Charge em back up, they should be fine. I will note that protected Panasonic NCR18650B 3400mAh cells do not make a lot of sense. The fully charged voltage is 4.35V. The overcharge voltage of the protection chip is 4.25-4.30V. You would never be able to get a full charge in the batteries. On the plus side, cycle life span would be higher when not fully charging.
Edit: Crossed out apparently erroneous information. I looked for a Panasonic datasheet on panasonic.com and they list the cell with no datasheet.
Actually, the full charge for NCR18650B is 4.2v, I don’t know why so many people keep claiming it is 4.35v as that was a misprint by CNQG.
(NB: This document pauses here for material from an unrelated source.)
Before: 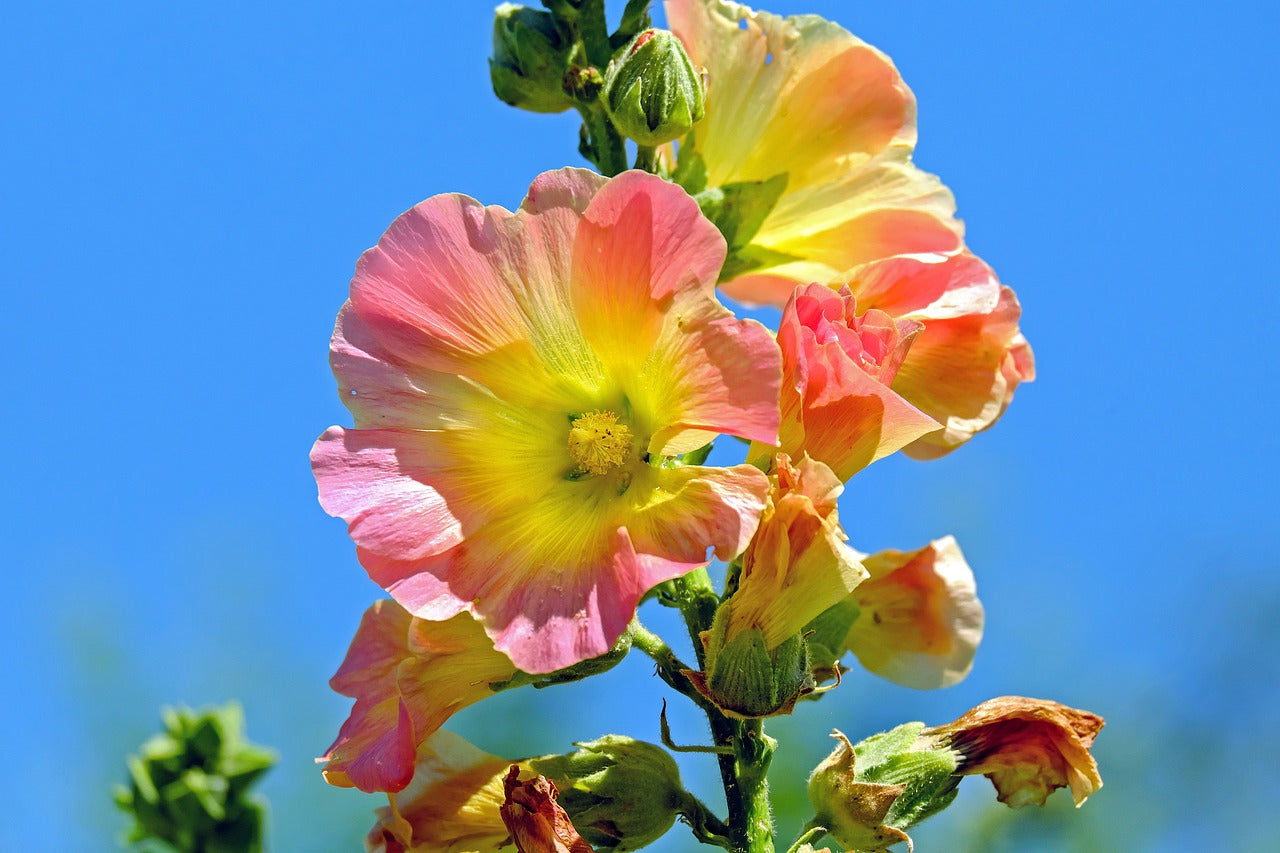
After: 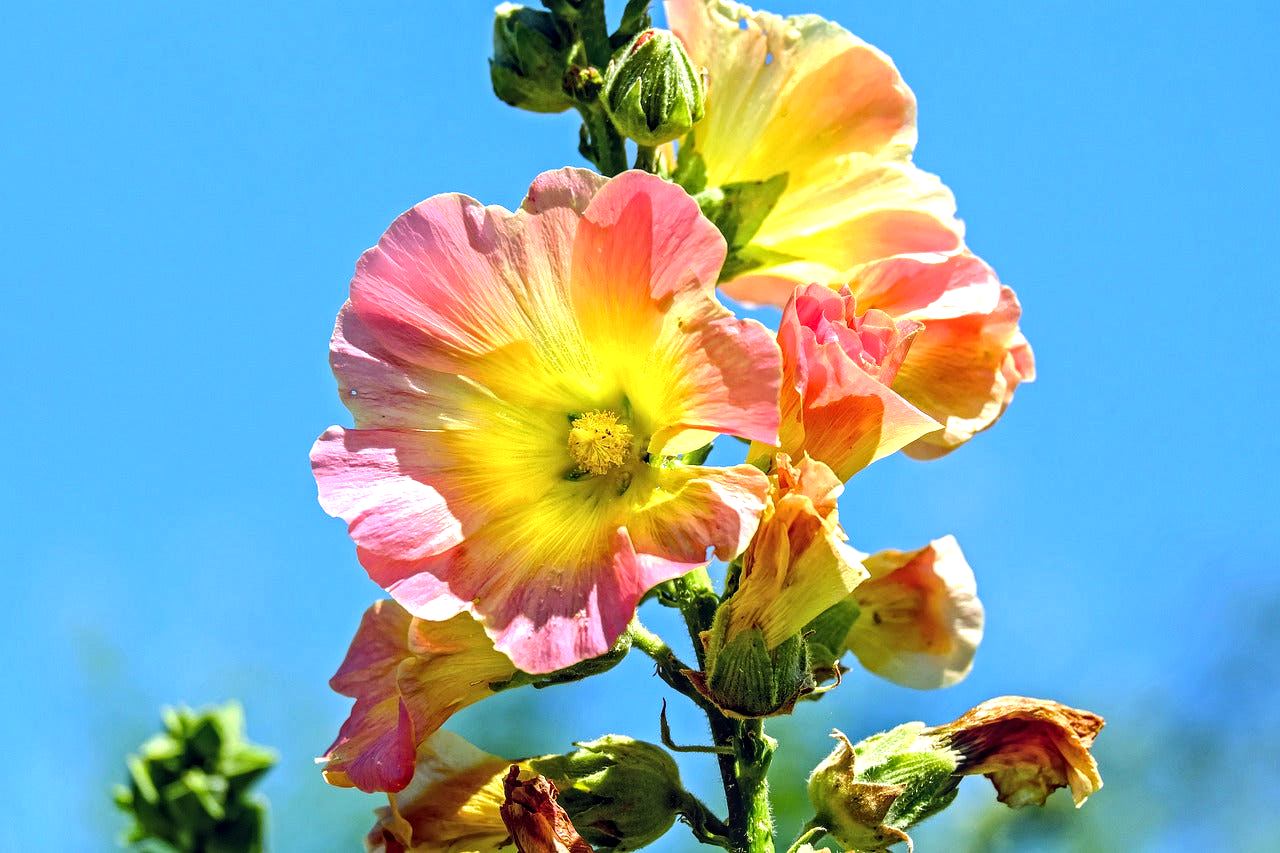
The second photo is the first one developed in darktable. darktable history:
local contrast: on, module defaults
tone equalizer: -8 EV -0.75 EV, -7 EV -0.7 EV, -6 EV -0.6 EV, -5 EV -0.4 EV, -3 EV 0.4 EV, -2 EV 0.6 EV, -1 EV 0.7 EV, +0 EV 0.75 EV, edges refinement/feathering 500, mask exposure compensation -1.57 EV, preserve details no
2.76v should be ok on the NCRs, even for regular discharges, as they are rated down to 2.5v. Many other brand cells don’t like to go below 2.75 or even 3 though.
Yes, NCR18650B are 4.2V down to 2.5V. Protection usually trips around 2.4V, if they had only 2.76V after 1 hour in the charger, they were really down to around 2.5V. They wont explode or really suffer from that, but doing that more often will let the cell age earlier.. the PCB is there to protect the cell, not to turn the light off.